How to find the direction between 2 n-dimensional vectors

Question

Can I find the direction of $2$ $n$-dimensional vectors (only $2$ vectors), clockwise or anticlockwise.

For example, If I have $2$ vectors $a=(1,1,1,1,1)$, $b=(2,3,5,6,7)$, function angle(a, b) returns $30°$, and angle $ (b, a) $ will return $-30$°.

I know that the direction can be defined in 2 dimensional space by $x_1y_2 - x_2y_1$.

Can I map the $2$ n-dimensional vectors to $2$ $2$-dimensional vectors(keeping the angle between $2$ vectors not changed or the position not changed between each other) and then check the direction by $2$-dimensional ways? OR any way to find the plane defined by the $2$ $n$-dimensional vectors(From my view, even if they are defined in n-dimensional space, but only $2$ vectors, if the $2$ vectors represent for $2$ intersected lines in n-dimensional space, can I find a $2$-dimensional space(plane) containing the $2$ lines so that I can check the angle and direction in $2$-dimensional ways, like $x_1y_2 - x_2y_1$)?

From my understanding, we can know the direction, clockwise or not in $2$-dimensional space is that we can got the vectors related position by some ways, like using sin/cos and also the formula mentioned, these ways check all the conditions in four quadrant.

But in n-dimensional space, it's hard to compare. Can I map the $2$ $n$-dimension vectors to $2$-dimensional vectors without information losing since in most cases, dimensional reduction will lose information(in this case, if $2$ $n$-dimensional vectors stand for $2$ lines, they can completely present by $2$ $2$-dimensional lines)? Or can I compare the raw n-dimensional vectors directly to check the related position between each other, such as if $a[0] == b[0]$ (or maybe the projection is the same), then we can get the direction information, if not, compare another dimension between the vectors

Above discussion may be not right. Please correct me or any other right ways to do this.

Appreciate for your help

Answer 1

In short, you can perform the computation for any number of dimensions greater than 2, and so your answer is essentially answered by this thread. To do the computation, you should be able to compute the norm of a vector and have some familiarity with vector products (dot products and cross products).

What it ultimately boils down to is the right-hand rule in most cases for determining the "direction" or "sign" of the angle once you've computed its magnitude. That said, the sign of the angle is determined arbitrarily to fit an application.

Also, the generalisation of the vector products to higher dimensions has been previously addressed in these threads:

1. "Geometric definition of the dot product in n-dimensional vector spaces,"
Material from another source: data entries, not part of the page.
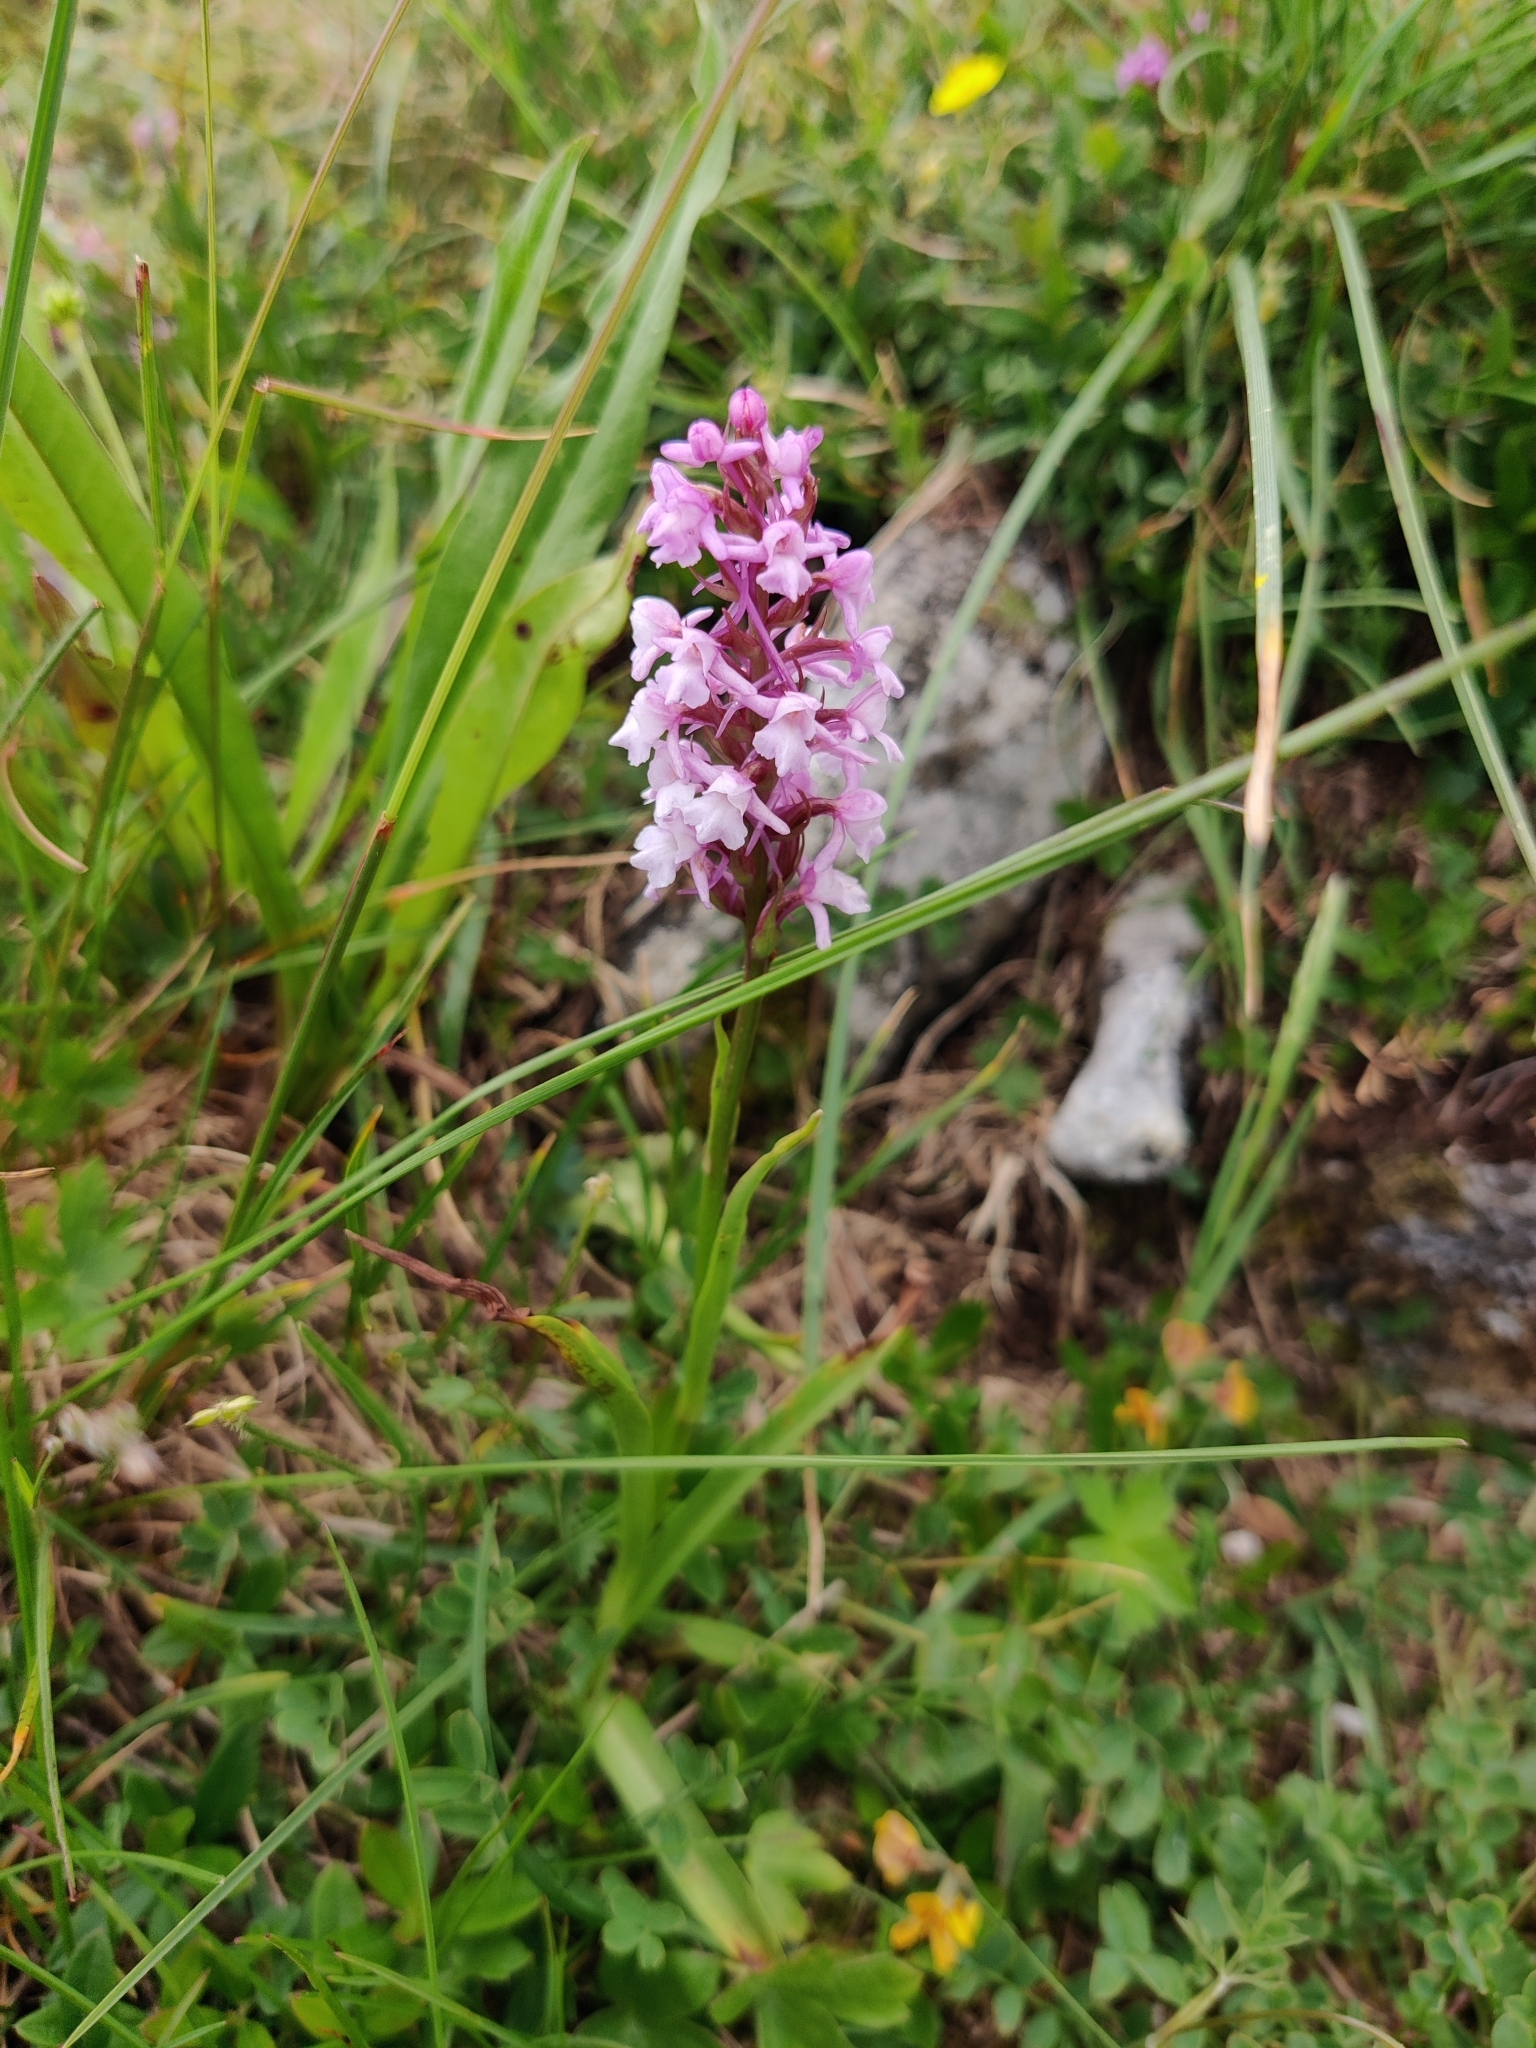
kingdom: Plantae
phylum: Tracheophyta
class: Liliopsida
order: Asparagales
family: Orchidaceae
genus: Gymnadenia
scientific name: Gymnadenia conopsea
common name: Fragrant orchid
2. "Cross product in higher dimensions."

In terms of thinking about the plane on which the vectors lie, a plane will always have two dimensions, and so as long as your space has at least two dimensions, you may embed a plane in it. That is, even if you have a 500-dimensional space, a plane will only span a two-dimensional subspace out of the 500 available. If this concept is a bit mind-boggling, I would strongly recommend researching vector spaces, linear combinations, and linear span. Here are some good introductory resources I've found for this topic:

1. YouTube Playlist: Essence of Linear Algebra by Grant Sanderson (3Blue1Brown)
2. YouTube Playlist: MIT 18.06 Linear Algebra, Spring 2005 by Gilbert Strang (MIT OpenCourseWare)

I hope you found this helpful or clarifying in some way.

P.S. the tag "dimensional-analysis" is probably not appropriate for this post, as that is the analysis of base units for physical quantities. (See Wikiepdia - Dimensional Analysis.)